## TASK STATEMENT
Transcribe word for word the lines below from the line with "LATEST POSTS" through the line with "end their time", ends included.

++++++++++++++++++++

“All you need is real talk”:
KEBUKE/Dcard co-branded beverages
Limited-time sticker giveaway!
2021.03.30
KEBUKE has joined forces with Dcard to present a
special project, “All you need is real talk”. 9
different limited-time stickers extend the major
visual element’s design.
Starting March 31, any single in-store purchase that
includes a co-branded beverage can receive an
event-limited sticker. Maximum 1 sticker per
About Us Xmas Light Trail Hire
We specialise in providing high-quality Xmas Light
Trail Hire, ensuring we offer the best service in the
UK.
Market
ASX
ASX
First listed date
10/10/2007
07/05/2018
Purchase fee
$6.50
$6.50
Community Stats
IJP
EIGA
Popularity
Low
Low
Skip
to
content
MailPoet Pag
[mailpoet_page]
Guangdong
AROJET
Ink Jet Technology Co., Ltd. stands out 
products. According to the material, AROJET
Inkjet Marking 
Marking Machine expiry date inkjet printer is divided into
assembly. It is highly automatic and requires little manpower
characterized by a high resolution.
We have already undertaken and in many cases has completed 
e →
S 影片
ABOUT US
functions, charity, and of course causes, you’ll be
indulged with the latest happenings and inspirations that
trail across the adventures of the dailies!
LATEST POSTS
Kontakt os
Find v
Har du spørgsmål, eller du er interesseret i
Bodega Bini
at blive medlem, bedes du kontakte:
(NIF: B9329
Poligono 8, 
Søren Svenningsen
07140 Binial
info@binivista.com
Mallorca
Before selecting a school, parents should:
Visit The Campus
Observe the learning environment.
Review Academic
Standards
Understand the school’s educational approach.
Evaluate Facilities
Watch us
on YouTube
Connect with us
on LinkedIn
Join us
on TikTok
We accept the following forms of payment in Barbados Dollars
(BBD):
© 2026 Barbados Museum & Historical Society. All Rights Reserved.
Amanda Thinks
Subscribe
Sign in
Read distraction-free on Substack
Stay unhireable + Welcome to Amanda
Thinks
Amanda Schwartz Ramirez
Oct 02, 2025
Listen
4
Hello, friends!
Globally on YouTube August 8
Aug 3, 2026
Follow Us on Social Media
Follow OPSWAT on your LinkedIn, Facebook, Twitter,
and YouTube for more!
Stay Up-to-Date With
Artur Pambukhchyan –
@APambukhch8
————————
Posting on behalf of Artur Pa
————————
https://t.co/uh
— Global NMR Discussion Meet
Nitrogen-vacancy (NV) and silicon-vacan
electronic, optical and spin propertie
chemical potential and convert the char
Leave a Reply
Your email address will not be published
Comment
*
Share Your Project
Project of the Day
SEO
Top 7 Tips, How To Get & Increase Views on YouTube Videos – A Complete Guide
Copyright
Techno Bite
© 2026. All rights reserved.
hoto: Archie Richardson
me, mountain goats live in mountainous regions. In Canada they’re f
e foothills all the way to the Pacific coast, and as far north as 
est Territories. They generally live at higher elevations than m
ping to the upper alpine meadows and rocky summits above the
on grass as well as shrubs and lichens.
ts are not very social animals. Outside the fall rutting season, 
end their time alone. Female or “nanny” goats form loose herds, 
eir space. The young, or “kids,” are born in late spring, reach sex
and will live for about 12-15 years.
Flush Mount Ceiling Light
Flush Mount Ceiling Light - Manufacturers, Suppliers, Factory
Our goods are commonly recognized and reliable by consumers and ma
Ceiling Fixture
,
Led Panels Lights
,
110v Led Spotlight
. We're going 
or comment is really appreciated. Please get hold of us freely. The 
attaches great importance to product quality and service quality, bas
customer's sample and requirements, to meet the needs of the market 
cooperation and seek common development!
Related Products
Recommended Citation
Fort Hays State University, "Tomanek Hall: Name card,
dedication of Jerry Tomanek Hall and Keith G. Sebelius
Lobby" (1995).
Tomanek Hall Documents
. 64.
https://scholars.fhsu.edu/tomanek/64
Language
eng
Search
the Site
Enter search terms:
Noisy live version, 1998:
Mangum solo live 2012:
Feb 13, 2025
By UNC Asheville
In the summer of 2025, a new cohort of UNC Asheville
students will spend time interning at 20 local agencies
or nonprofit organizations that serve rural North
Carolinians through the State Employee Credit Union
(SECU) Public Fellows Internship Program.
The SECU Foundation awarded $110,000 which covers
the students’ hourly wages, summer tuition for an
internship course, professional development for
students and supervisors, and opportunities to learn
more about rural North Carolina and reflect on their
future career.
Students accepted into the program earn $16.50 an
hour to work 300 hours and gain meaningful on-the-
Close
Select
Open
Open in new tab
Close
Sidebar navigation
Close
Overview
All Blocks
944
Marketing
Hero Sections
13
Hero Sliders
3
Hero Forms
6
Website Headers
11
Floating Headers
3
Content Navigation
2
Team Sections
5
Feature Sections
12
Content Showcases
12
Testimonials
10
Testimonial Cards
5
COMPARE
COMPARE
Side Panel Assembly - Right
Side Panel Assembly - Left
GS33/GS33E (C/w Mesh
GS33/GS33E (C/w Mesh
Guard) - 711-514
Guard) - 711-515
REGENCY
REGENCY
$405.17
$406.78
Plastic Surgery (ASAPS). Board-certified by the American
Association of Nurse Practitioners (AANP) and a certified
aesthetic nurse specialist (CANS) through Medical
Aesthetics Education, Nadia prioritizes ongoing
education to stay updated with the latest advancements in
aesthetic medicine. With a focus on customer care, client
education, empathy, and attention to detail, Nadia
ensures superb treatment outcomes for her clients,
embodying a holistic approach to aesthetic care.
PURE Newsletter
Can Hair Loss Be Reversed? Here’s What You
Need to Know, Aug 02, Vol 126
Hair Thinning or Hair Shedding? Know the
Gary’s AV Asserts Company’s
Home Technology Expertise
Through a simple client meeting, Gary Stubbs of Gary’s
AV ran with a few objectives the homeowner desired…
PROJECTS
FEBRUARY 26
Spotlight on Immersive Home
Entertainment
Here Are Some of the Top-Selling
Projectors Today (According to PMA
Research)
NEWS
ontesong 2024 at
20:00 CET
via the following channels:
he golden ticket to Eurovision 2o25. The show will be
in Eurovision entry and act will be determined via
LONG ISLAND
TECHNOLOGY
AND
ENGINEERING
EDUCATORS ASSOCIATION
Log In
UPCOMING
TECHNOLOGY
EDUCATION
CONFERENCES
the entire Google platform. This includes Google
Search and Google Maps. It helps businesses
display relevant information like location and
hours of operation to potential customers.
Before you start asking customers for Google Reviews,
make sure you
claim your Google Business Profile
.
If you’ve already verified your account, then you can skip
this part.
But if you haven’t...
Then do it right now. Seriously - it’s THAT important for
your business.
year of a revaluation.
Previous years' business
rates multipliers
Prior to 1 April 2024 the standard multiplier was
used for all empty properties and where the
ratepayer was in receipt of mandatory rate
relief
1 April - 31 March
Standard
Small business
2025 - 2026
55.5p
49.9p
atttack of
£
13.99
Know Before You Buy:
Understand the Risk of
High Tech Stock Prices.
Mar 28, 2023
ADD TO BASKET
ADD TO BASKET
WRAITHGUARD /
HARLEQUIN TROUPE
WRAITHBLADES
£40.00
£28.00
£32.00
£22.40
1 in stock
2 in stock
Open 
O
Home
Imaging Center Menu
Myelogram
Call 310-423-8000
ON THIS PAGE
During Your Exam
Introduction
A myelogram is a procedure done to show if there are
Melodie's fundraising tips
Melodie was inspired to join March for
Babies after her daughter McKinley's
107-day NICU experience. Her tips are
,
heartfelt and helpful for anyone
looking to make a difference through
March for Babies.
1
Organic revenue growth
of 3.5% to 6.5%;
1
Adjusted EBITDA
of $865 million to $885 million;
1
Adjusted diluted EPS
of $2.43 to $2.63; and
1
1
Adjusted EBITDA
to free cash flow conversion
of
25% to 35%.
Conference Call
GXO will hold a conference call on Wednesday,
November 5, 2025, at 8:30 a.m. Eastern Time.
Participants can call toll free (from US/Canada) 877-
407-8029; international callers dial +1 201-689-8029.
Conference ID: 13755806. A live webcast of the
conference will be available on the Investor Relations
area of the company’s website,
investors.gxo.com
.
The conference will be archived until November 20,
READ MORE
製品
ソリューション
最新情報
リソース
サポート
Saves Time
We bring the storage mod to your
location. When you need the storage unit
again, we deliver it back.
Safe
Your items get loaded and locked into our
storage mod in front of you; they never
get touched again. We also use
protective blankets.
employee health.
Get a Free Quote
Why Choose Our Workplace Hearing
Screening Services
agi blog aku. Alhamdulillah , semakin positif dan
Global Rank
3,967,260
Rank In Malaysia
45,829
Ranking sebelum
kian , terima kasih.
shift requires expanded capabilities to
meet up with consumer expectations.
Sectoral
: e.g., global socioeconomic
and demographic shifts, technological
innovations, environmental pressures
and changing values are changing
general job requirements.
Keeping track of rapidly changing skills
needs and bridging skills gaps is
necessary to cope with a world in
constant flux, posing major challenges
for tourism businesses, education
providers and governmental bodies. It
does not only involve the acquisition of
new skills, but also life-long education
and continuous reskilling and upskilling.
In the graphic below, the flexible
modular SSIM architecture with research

++++++++++++++++++++

## TASK SOLUTION
LATEST POSTS
Kontakt os
Find v
Har du spørgsmål, eller du er interesseret i
Bodega Bini
at blive medlem, bedes du kontakte:
(NIF: B9329
Poligono 8, 
Søren Svenningsen
07140 Binial
info@binivista.com
Mallorca
Before selecting a school, parents should:
Visit The Campus
Observe the learning environment.
Review Academic
Standards
Understand the school’s educational approach.
Evaluate Facilities
Watch us
on YouTube
Connect with us
on LinkedIn
Join us
on TikTok
We accept the following forms of payment in Barbados Dollars
(BBD):
© 2026 Barbados Museum & Historical Society. All Rights Reserved.
Amanda Thinks
Subscribe
Sign in
Read distraction-free on Substack
Stay unhireable + Welcome to Amanda
Thinks
Amanda Schwartz Ramirez
Oct 02, 2025
Listen
4
Hello, friends!
Globally on YouTube August 8
Aug 3, 2026
Follow Us on Social Media
Follow OPSWAT on your LinkedIn, Facebook, Twitter,
and YouTube for more!
Stay Up-to-Date With
Artur Pambukhchyan –
@APambukhch8
————————
Posting on behalf of Artur Pa
————————
https://t.co/uh
— Global NMR Discussion Meet
Nitrogen-vacancy (NV) and silicon-vacan
electronic, optical and spin propertie
chemical potential and convert the char
Leave a Reply
Your email address will not be published
Comment
*
Share Your Project
Project of the Day
SEO
Top 7 Tips, How To Get & Increase Views on YouTube Videos – A Complete Guide
Copyright
Techno Bite
© 2026. All rights reserved.
hoto: Archie Richardson
me, mountain goats live in mountainous regions. In Canada they’re f
e foothills all the way to the Pacific coast, and as far north as 
est Territories. They generally live at higher elevations than m
ping to the upper alpine meadows and rocky summits above the
on grass as well as shrubs and lichens.
ts are not very social animals. Outside the fall rutting season, 
end their time alone. Female or “nanny” goats form loose herds, 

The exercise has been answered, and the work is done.